== Task prompt ==
Check each line below for the word "down". How many have it? Answer with the number only.

== Collected material ==

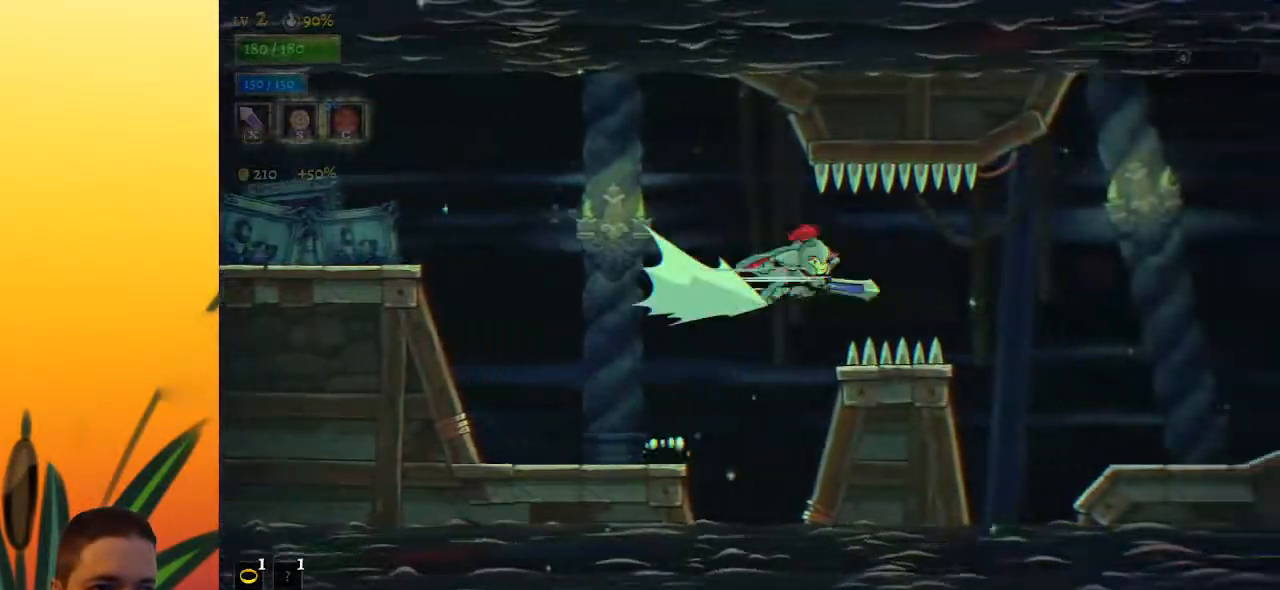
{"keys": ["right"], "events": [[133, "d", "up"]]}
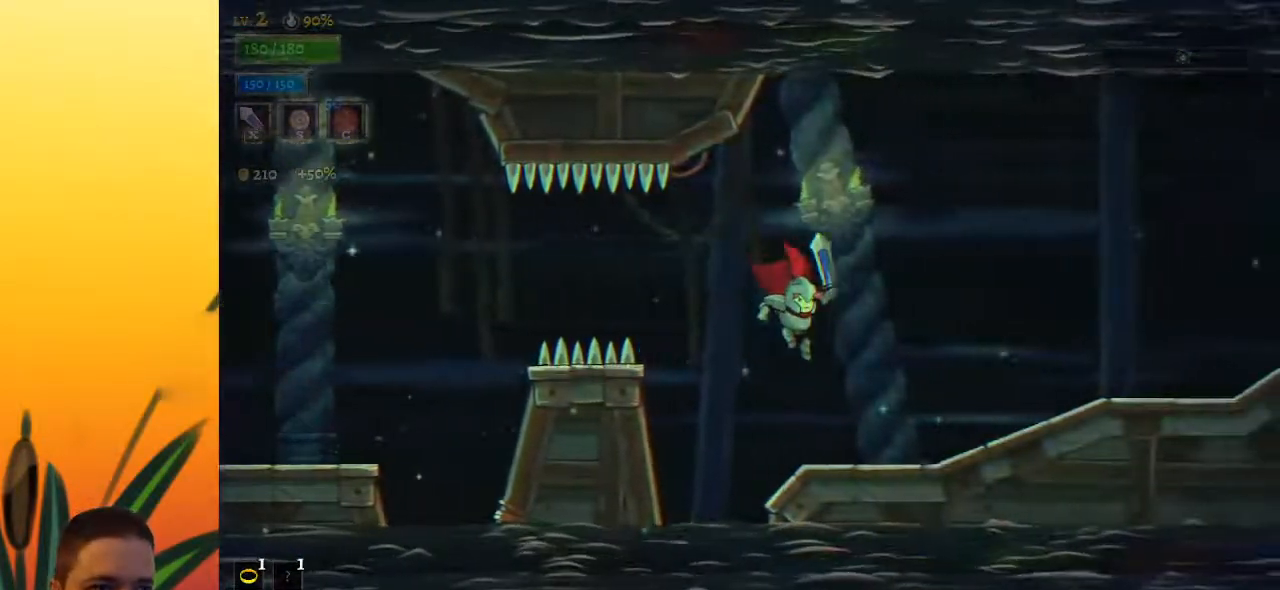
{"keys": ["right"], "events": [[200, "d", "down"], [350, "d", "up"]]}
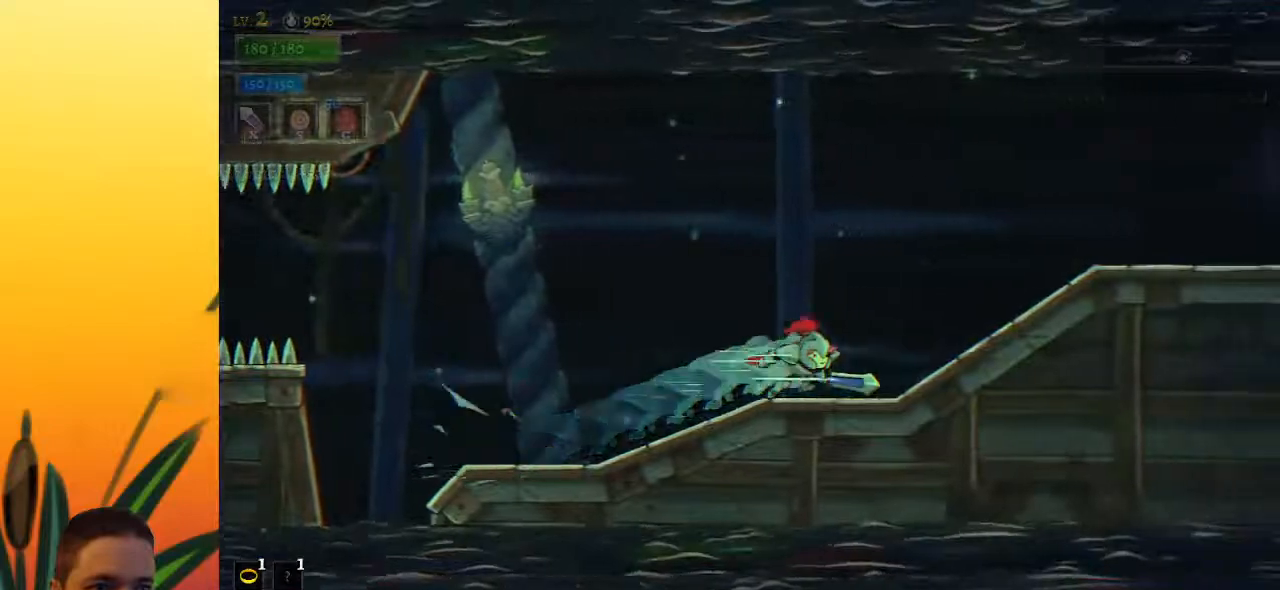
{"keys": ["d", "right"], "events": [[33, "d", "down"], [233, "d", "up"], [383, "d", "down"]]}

== Answer section ==
2